ONE

551 16 0
                                    

KILTER WOKE not to the sound of bells, but footsteps. He lifted his head from the notebook he'd fallen asleep over during the night, and knew at once that something was wrong. Here in his workroom above the bell chamber, dim light slid in thin yellow bands through cracks in the slanted roof, and his breath appeared as a pale cloud in the nearest. The beams of light would travel half the length of his body again on the floor before they reached the point at which the two large bells just beneath would chime, and human activity become normal in the tower and Warehouse One, the building attached to it.

Kilter kept track of all the activity. He didn't know the faces of the Watchmen that came during the day to calibrate and grease the clock mechanisms, but he knew their voices, the weight and scrape of their footsteps, and marked it all against the length of light on the floor, and the sound of the bells.

But this... this was all wrong. Wrong time, wrong footsteps, wrong voices.

He could hear the voices clearly, now. They were right underneath him, and he stiffened when the trapdoor in the middle of the workroom floor rattled. But he stayed still, knowing with a street-cat's instinct that motionlessness avoided capture as often as fleeing did.

"Ugh, we would pull this watch. How it's supposed to be a great honor is beyond me. What's so fine about sitting up in a clock tower? We can't hardly see the streets from here, anyway, and what else is worth watching, nowadays?"

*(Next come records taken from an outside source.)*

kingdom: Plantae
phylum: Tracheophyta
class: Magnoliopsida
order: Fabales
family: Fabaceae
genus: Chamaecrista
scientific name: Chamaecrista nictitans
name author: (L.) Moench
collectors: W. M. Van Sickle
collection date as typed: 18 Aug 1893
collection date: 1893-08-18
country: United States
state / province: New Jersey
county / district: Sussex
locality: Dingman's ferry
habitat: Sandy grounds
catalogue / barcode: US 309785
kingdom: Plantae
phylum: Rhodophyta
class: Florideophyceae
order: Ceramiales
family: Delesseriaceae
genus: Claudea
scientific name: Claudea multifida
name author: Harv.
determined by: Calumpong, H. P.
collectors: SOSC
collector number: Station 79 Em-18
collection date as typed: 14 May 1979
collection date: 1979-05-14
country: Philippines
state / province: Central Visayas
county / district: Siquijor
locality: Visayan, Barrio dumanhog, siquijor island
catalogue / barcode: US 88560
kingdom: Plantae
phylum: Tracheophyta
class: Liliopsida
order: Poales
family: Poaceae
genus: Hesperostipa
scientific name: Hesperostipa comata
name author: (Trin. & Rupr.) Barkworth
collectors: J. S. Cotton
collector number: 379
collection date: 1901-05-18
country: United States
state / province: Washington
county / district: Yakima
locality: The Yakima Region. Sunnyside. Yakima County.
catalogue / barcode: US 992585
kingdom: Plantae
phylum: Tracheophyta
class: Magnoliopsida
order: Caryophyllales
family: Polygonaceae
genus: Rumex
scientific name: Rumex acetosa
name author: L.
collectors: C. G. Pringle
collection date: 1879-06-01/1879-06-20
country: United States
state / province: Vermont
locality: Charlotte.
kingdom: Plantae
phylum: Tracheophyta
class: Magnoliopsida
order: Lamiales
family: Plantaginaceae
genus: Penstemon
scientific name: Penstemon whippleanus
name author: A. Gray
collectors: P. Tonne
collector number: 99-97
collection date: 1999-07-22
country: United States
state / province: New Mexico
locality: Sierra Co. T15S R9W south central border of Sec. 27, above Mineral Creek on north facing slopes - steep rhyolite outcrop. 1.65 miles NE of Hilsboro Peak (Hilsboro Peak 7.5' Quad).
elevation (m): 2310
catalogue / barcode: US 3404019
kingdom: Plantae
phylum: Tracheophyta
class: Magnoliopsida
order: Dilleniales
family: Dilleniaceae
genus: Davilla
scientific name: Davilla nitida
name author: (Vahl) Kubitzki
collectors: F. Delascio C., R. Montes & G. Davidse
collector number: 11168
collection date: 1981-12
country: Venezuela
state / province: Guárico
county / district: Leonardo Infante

"Maybe it's got something to do with what Commander Fástnik mentioned. You know, about what's going on in Warehouse One. You heard anything about that, Ikiel?"

"Heard anything? 'Course I have! What do you think I am, Dvaltri, a recluse? Just last night at mess somebody was saying he heard whatever's going on in there could change this whole ruddy war."

"Says the man climbing a bleeding clock tower that nobody's gone in for twelve years."

Two voices. Both new. This had never happened before.

Kilter had one advantage, however. They didn't know the clocktower.

In a moment he crept over to the trapdoor and found its hinges and lock panel among the sawdust, grit, and scraps of wood and canvas that littered it and the floor. The wires he'd jammed both the hinges and the lock bolts of the trapdoor with were still in place. Letting out his breath, he rested his forehead against the rough wood. The Watchmen couldn't get in. His work was safe.

Rolling over, Kilter looked up at the ceiling. Since his workroom was located in the very peak of the clock tower, the ceiling curved steeply above him. Upon first coming to this portion of the tower, he'd discovered that each of the four panels of the ceiling were hinged to open like giant shutters. One could stand here and look over the entire city with ease if those shutters were open. He'd wondered why anybody had bothered to build the tower this way. But since nobody came up this high into it, he didn't concern himself with it. There was plenty inside the workroom for him to worry about. The short walls were, in fact, almost hidden by stacks of salvaged wood, canvas, and glittering piles of mechanical shrapnel, all dug out from the wreckage of the city's lower triad. Hanging from the ceiling were the combinations of these odds and ends and a great deal of Kilter's life, each design brought to life from the notebook he'd left beside the heap of rags he slept in. The contraptions' sweeping, canvas-covered wooden frameworks reached over him like odd arms in wide, stiff sleeves – a visual to mark time and progress with, just like the sunlight on the floor. But while the sunlight gave order to the hurry of people below Kilter, the contraptions hadn't helped bring sense to anything yet. He was working on that, though. He still had time. The Watchmen hadn't ever come in, and they wouldn't today.